**Texte cité**
-------

Parmi les contributions les plus significatives du volume, l’article d’Ermanno Paccagnini présente l’état actuel des recherches sur les mémoires du Risorgimento. Ce genre littéraire, pratiqué par de très nombreux patriotes (parmi lesquels se détachent Silvio Pellico, Luigi Settembrini, Giuseppe Garibaldi, Massimo D’Azeglio) aux parcours idéologiques et de vie très dissemblables, fait ressortir la nécessité douloureuse partagée par tous de fixer les moments exceptionnels de leur vie privée et de l’histoire nationale pour laisser une trace durable, ayant la valeur d’un message laissé à la postérité. La contribution d’Antonio Lucio Giannone restreint le regard aux mémoires des écrivains méridionaux, dans lesquels il repère des traits communs aussi bien en ce qui concerne leur finalité (la construction d’une épopée des « martyrs » du Risorgimento) que dans la description de certains épisodes (la vie en captivité et leur libération notamment).
Ouvrant la seconde partie du volume, Maria Alessandra Marcellan examine le salon turinois de la famille aristocratique des Savio, dans lequel Castromediano noua des relations significatives, pour montrer l’importance des lieux de sociabilité publique au cours du Risorgimento, où les destins futurs de la nation italienne étaient décidés. Les batailles civiles du duc-député sont au centre des articles de Salvatore Coppola, Emilio Filieri et Andrea Scardicchio : le premier examine la brève parenthèse du mandat parlementaire de Castromediano, député de la Droite historique, en se servant des actes parlementaires et des articles de journaux rédigés par le Bianco Duca. Il montre comment Castromediano appuyait même des propositions présentées par ses adversaires politiques, s’il les jugeait conformes à l’intérêt commun et à sa vision libérale et libériste. L’article de Filieri se concentre sur la vexata quaestio des dîmes et à la longue polémique, politique et personnelle, entre Castromediano et Beniamino Rossi, défenseur des propriétaires terriens qui n’étaient pas disposés à perdre leurs revenus fiscaux. Castromediano se distingue par sa défense cohérente des revendications des paysans contre ses propres intérêts de propriétaire et réussit à rédiger une proposition de loi particulièrement équilibrée. Scardicchio illustre l’engagement du duc pour répondre à l’urgence éducative dans l’Italie post-unitaire. Les lettres et les articles de journaux analysés font apparaître la vision laïque de l’instruction publique de Castromediano, exempte cependant d’anticléricalisme, et les espoirs de rachat social que la classe intellectuelle plaçait dans l’école et dans l’éducation.
De retour dans le Salento, Paolo Agostino Vetrugno met en lumière la contribution de Castromediano à la valorisation des biens culturels comme biens collectifs, en particulier par la mise en place d’une Commission pour la conservation des monuments patriotiques, dont il fut président entre 1869 et 1875, et surtout par la fondation du Musée provincial de Terra d’Otranto. Castromediano propose notamment un usage public de l’histoire pour éduquer la conscience civile des Italiens dans un sens unitaire. L’apport du Bianco Duca à la culture de sa région est également mesurable dans la richesse des Archives de sa famille, décrites dans l’article de Rosellina D’Arpe ainsi que dans sa très riche bibliothèque, dont nous parle Alessandro Laporta.

-------

**Extrait de données**
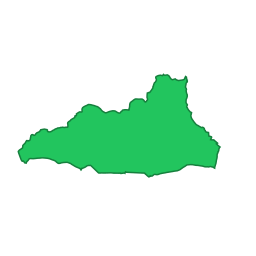 the district of Bojacá, Cundinamarca, Colombia, rotated 110°
{"feature_id": "7082276B91905392471943", "entity_name": "Bojacá", "entity_type": "district", "adm_level": 2, "iso_a3": "COL", "parent_name": "Colombia", "parent_adm1": "Cundinamarca", "projection": "robinson", "projection_center": [-74.318, 4.687], "detail": "fine", "context": "isolated", "style": "filled", "palette": "green", "viewbox_px": 256, "rotation_deg": 110, "n_neighbors": 0, "source": "geoboundaries", "source_scale": "gbopen_adm2", "svg_char_len": 5792}
<svg xmlns="http://www.w3.org/2000/svg" viewBox="0 0 256 256"><g transform="rotate(110 128 128)"><path d="M65.5,113.0L66.0,113.2L66.3,113.1L66.9,113.4L67.1,113.8L67.2,115.2L67.4,115.8L68.4,117.5L70.1,119.2L71.0,119.2L71.5,119.0L71.9,118.5L72.6,118.0L73.4,117.7L73.9,117.7L74.6,117.9L75.4,118.0L75.9,118.2L76.4,118.6L78.1,118.7L79.5,118.6L80.2,118.5L80.4,118.7L81.6,118.4L82.2,118.4L84.8,119.0L86.1,119.5L86.3,119.5L87.3,119.8L87.5,120.6L88.2,121.3L88.5,121.8L90.2,121.4L92.7,120.6L94.3,119.4L95.0,119.4L97.2,120.1L97.6,120.5L97.6,120.9L97.4,121.6L97.0,122.0L96.6,122.5L96.2,123.6L96.0,124.5L96.4,125.8L97.2,127.7L98.0,130.5L98.4,131.2L99.9,132.4L100.9,132.9L102.0,133.7L103.0,134.3L103.6,134.5L104.8,134.5L105.8,134.3L106.9,133.9L109.1,133.5L110.0,133.6L110.4,133.2L110.9,133.3L111.0,134.1L111.6,136.4L112.0,137.4L112.4,137.9L112.7,138.8L113.3,139.3L114.1,139.4L114.8,140.0L116.2,140.5L116.7,140.7L116.9,141.0L117.1,141.9L117.0,143.2L116.8,144.4L116.5,145.4L116.5,146.3L116.8,147.4L117.1,148.3L117.7,149.3L118.8,151.0L121.0,153.5L121.5,154.4L121.4,155.2L121.3,155.7L121.2,156.7L121.0,157.6L120.5,158.8L119.5,160.4L119.3,160.9L119.1,161.6L118.7,162.6L118.5,163.4L118.4,164.5L118.5,165.0L118.5,167.2L118.5,167.7L118.6,168.3L118.8,170.5L119.0,171.7L119.5,173.3L120.8,174.4L122.1,175.8L123.1,176.7L124.3,177.5L125.2,177.7L126.2,177.6L127.1,177.2L127.8,176.9L128.3,176.8L128.7,176.9L129.2,177.8L129.2,178.5L129.6,179.2L131.5,180.7L132.5,181.3L133.4,180.8L133.9,180.8L134.4,181.3L134.6,181.8L135.0,182.0L135.6,181.7L136.4,181.7L136.8,182.0L139.3,184.1L139.9,184.5L140.7,184.7L141.6,185.3L142.2,185.8L143.2,186.3L143.7,186.4L144.3,186.3L145.7,185.5L147.3,185.0L147.8,185.0L148.1,185.3L148.4,186.5L149.1,187.6L149.4,188.4L149.6,189.7L150.1,190.5L150.5,191.5L151.1,192.1L152.2,194.3L152.8,194.6L153.6,195.7L154.2,196.3L155.2,196.9L155.6,197.5L156.6,198.2L157.6,199.0L158.1,199.6L158.7,200.8L158.8,202.1L158.7,202.4L158.1,202.8L157.7,202.9L157.4,203.1L157.2,203.7L157.5,204.9L157.5,205.8L157.8,206.5L158.5,207.7L158.8,208.3L159.1,208.6L159.5,209.4L160.3,209.5L161.1,209.8L161.9,210.1L162.7,210.9L163.7,212.0L164.9,212.6L166.1,212.9L166.8,213.3L167.1,213.9L167.0,214.4L166.8,215.0L166.8,215.3L167.3,216.2L168.3,216.6L168.8,216.6L170.0,216.3L170.7,216.3L171.5,216.1L172.2,216.0L172.4,216.0L172.9,216.0L174.0,216.8L174.1,217.0L174.0,217.3L174.3,217.6L174.4,217.9L174.3,218.6L174.4,218.8L174.6,219.0L177.8,219.6L179.2,220.4L180.3,220.8L180.6,220.8L181.6,220.5L182.9,220.3L185.9,222.5L186.4,222.7L187.5,223.1L188.6,222.4L193.5,218.3L194.4,217.5L195.0,216.7L195.3,216.3L195.4,216.0L195.0,215.4L194.9,215.1L194.9,214.8L195.1,214.3L195.5,214.0L196.0,213.3L196.1,212.9L195.9,212.4L195.9,211.7L195.3,211.6L194.4,211.7L193.8,211.4L192.9,210.9L191.1,210.4L190.6,210.1L190.2,209.5L189.9,208.8L189.6,207.6L189.3,206.7L188.2,204.4L187.4,202.9L186.3,200.3L185.5,198.7L185.0,197.2L184.0,193.4L183.7,191.2L183.8,188.2L183.7,187.0L183.8,185.5L184.0,184.4L184.4,183.8L184.8,182.5L185.0,181.8L185.0,181.2L184.8,180.6L184.4,179.8L183.1,178.1L182.9,177.4L182.6,177.1L181.1,173.6L181.0,172.9L181.0,170.4L181.0,169.7L181.4,168.5L181.6,167.3L182.2,164.3L182.3,163.2L182.4,160.4L182.5,159.5L182.6,159.0L182.9,158.6L183.5,157.8L182.9,157.6L182.5,157.6L181.9,157.8L181.7,157.7L181.3,156.8L180.6,156.1L179.9,155.3L179.4,154.9L179.1,154.6L177.6,153.6L177.4,153.4L176.6,152.1L176.3,151.1L176.1,150.8L175.9,150.5L176.1,149.8L180.3,140.3L179.9,138.9L179.2,137.4L178.6,135.4L175.9,128.6L175.3,126.1L173.4,120.7L173.0,119.9L173.2,119.2L171.5,116.0L171.5,115.7L171.6,115.4L171.4,115.4L170.7,115.4L170.3,115.4L170.0,115.3L170.2,114.6L164.7,96.9L164.9,96.6L165.3,96.0L165.2,95.9L166.3,93.4L166.8,91.9L166.8,91.6L166.4,91.2L166.0,91.2L165.8,90.6L165.3,90.6L165.4,90.1L165.3,89.8L164.7,88.7L163.6,88.1L163.1,87.9L162.7,87.5L162.4,86.9L162.0,85.0L161.5,84.0L160.8,83.1L160.3,82.6L159.9,82.1L159.4,81.2L159.0,80.7L157.4,77.8L156.5,76.4L154.1,72.1L153.5,71.0L152.8,69.9L151.3,67.0L149.5,65.0L146.1,62.7L144.6,61.4L142.7,60.1L142.4,59.7L141.0,56.7L140.4,54.9L139.8,51.4L139.2,49.5L138.6,46.2L138.3,45.0L138.2,42.9L138.1,42.4L137.8,41.3L137.2,40.0L137.2,39.5L137.1,39.1L136.8,38.7L136.7,38.4L136.1,37.7L136.0,37.4L135.8,35.2L135.6,34.5L136.1,33.3L136.1,32.9L135.9,33.0L133.6,33.2L131.2,33.3L129.0,33.7L127.6,34.0L126.9,34.0L125.5,34.2L124.0,34.6L122.8,35.1L121.3,35.2L120.4,35.0L119.7,35.3L119.3,35.3L118.8,35.0L118.4,35.0L117.4,35.2L117.2,35.3L116.1,35.4L114.8,35.2L114.4,35.0L114.3,35.3L113.5,37.8L113.3,38.0L112.7,39.5L111.6,38.7L110.0,43.0L109.8,43.3L110.4,44.9L110.7,46.4L110.0,46.4L108.5,46.2L108.0,46.3L107.8,46.5L107.7,47.1L107.9,49.3L104.7,50.8L104.9,51.7L104.9,52.4L105.1,52.8L105.0,53.4L104.8,53.7L104.6,53.9L104.4,54.3L103.9,54.6L103.6,55.3L103.3,55.8L102.9,56.0L102.6,56.0L102.3,56.3L101.9,57.1L101.8,58.0L101.9,58.4L102.2,58.6L102.4,58.9L102.4,59.1L102.4,59.6L102.0,61.9L101.7,63.3L101.6,64.4L101.4,65.2L99.7,68.1L97.8,70.8L96.8,71.9L95.4,72.9L94.8,73.2L94.3,73.3L93.9,73.2L92.7,73.6L92.2,73.4L91.8,73.5L91.7,73.9L91.6,75.1L91.2,75.8L91.0,76.1L90.8,76.6L89.8,78.1L88.6,79.3L88.5,79.7L88.1,80.0L87.2,80.2L86.8,80.2L86.4,80.1L86.0,80.1L85.7,80.4L85.0,81.4L84.6,81.8L84.3,82.2L81.4,83.1L79.4,83.0L77.8,83.2L76.4,83.8L75.9,84.4L75.4,84.7L74.2,85.6L73.6,85.8L73.2,86.2L72.5,86.2L72.1,86.3L71.6,86.3L71.4,86.5L70.8,87.0L70.0,88.0L69.6,88.1L68.6,88.1L68.0,88.5L67.2,88.4L66.3,88.7L66.0,88.7L65.1,88.5L64.5,88.1L64.2,88.1L63.8,88.3L63.7,88.8L62.8,88.7L62.7,89.2L62.2,89.4L61.5,89.8L61.4,90.1L61.2,90.3L60.5,90.3L60.2,90.5L59.9,91.5L61.3,91.7L62.3,91.7L62.9,91.8L63.6,92.3L64.3,93.3L66.2,96.9L66.2,99.2L65.7,100.3L66.3,101.3L66.6,101.6L67.4,102.7L67.4,103.7L67.1,104.5L66.7,105.0L66.4,105.6L65.5,106.6L65.0,107.4L64.8,108.2L64.6,109.0L65.2,110.3L65.9,111.4L65.9,112.1L65.5,113.0Z" fill="#22c55e" stroke="#15803d" stroke-width="1.5"/></g></svg>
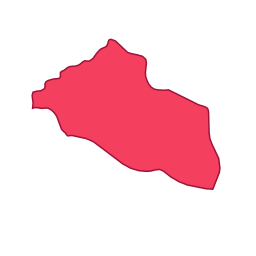 an SVG outline of Tumbes, rotated 248°
{"feature_id": "PER-568", "entity_name": "Tumbes", "entity_type": "Department", "adm_level": 1, "iso_a3": "PER", "parent_name": "Peru", "parent_adm1": "", "projection": "orthographic", "projection_center": [-80.453, -3.803], "detail": "fine", "context": "isolated", "style": "filled", "palette": "rose", "viewbox_px": 256, "rotation_deg": 248, "n_neighbors": 0, "source": "natural_earth", "source_scale": "10m", "svg_char_len": 1382}
<svg xmlns="http://www.w3.org/2000/svg" viewBox="0 0 256 256"><g transform="rotate(248 128 128)"><path d="M216.7,143.5L216.7,145.3L213.5,148.9L198.1,156.0L195.3,159.5L192.4,164.0L189.1,168.2L185.0,170.2L181.3,169.4L172.9,164.9L168.9,163.6L164.8,163.4L160.8,163.7L157.2,164.8L154.2,166.9L152.1,170.1L149.8,174.9L148.1,179.9L148.1,180.0L147.9,180.1L123.3,201.9L119.3,206.8L117.8,208.2L116.4,209.0L115.4,209.1L112.9,208.8L94.0,201.7L87.4,199.9L81.7,199.8L65.9,200.7L56.3,198.2L52.5,196.0L39.7,183.9L39.5,183.7L39.3,184.2L42.4,177.7L53.0,161.6L59.2,155.1L66.7,149.3L74.8,144.7L77.7,141.9L78.9,137.8L79.5,133.3L80.8,129.1L84.3,122.2L89.6,115.5L96.7,109.7L128.1,90.9L133.7,85.5L142.1,73.2L143.3,69.1L144.9,68.4L146.9,68.1L148.6,67.1L151.7,65.9L165.5,66.3L169.3,65.5L173.3,63.8L176.5,61.2L177.9,57.6L178.4,55.5L181.1,51.0L181.9,48.8L182.0,46.9L183.3,47.6L186.6,49.3L194.1,51.3L196.8,53.4L196.4,56.9L195.2,61.0L195.7,65.2L196.9,66.3L200.1,67.6L201.4,69.0L201.9,70.8L201.9,72.8L201.5,76.5L200.0,81.9L199.9,83.4L201.2,84.8L203.2,85.4L204.9,86.2L205.4,88.1L205.4,90.3L206.6,94.1L206.8,96.3L206.5,98.2L205.2,102.1L204.9,103.8L204.9,105.8L205.1,107.4L206.3,111.1L206.5,113.0L205.8,114.5L205.0,115.9L204.6,117.4L205.5,121.4L209.5,127.8L211.3,131.8L211.5,133.6L211.5,137.2L212.0,138.9L213.8,140.9L215.5,142.1L216.7,143.3L216.7,143.5Z" fill="#f43f5e" stroke="#9f1239" stroke-width="1.5"/></g></svg>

-------

**Travail à faire**
1. Réduisez sous forme de liste le paragraphe du texte cité qui commence par « De retour dans le Salento », en conservant ses faits principaux.
2. Extrayez des entrées chaque ligne qui contient la chaîne « isolated ».
Le texte cité et les entrées n'ont pas la même origine.

**Corrigé de l'exercice**
1.
- Paolo Agostino Vetrugno montre comment Castromediano a contribué à valoriser les biens culturels comme biens collectifs. Il a présidé de 1869 à 1875 une Commission pour la conservation des monuments patriotiques et a surtout fondé le Musée provincial de Terra d'Otranto.
- Castromediano propose un usage public de l'histoire afin d'éduquer la conscience civile des Italiens dans un sens unitaire.
- Son apport à la culture de sa région se mesure aussi à la richesse des Archives de sa famille, décrites par Rosellina D'Arpe, et à celle de sa bibliothèque, présentée par Alessandro Laporta.

2.
{"feature_id": "7082276B91905392471943", "entity_name": "Bojacá", "entity_type": "district", "adm_level": 2, "iso_a3": "COL", "parent_name": "Colombia", "parent_adm1": "Cundinamarca", "projection": "robinson", "projection_center": [-74.318, 4.687], "detail": "fine", "context": "isolated", "style": "filled", "palette": "green", "viewbox_px": 256, "rotation_deg": 110, "n_neighbors": 0, "source": "geoboundaries", "source_scale": "gbopen_adm2", "svg_char_len": 5792}
{"feature_id": "PER-568", "entity_name": "Tumbes", "entity_type": "Department", "adm_level": 1, "iso_a3": "PER", "parent_name": "Peru", "parent_adm1": "", "projection": "orthographic", "projection_center": [-80.453, -3.803], "detail": "fine", "context": "isolated", "style": "filled", "palette": "rose", "viewbox_px": 256, "rotation_deg": 248, "n_neighbors": 0, "source": "natural_earth", "source_scale": "10m", "svg_char_len": 1382}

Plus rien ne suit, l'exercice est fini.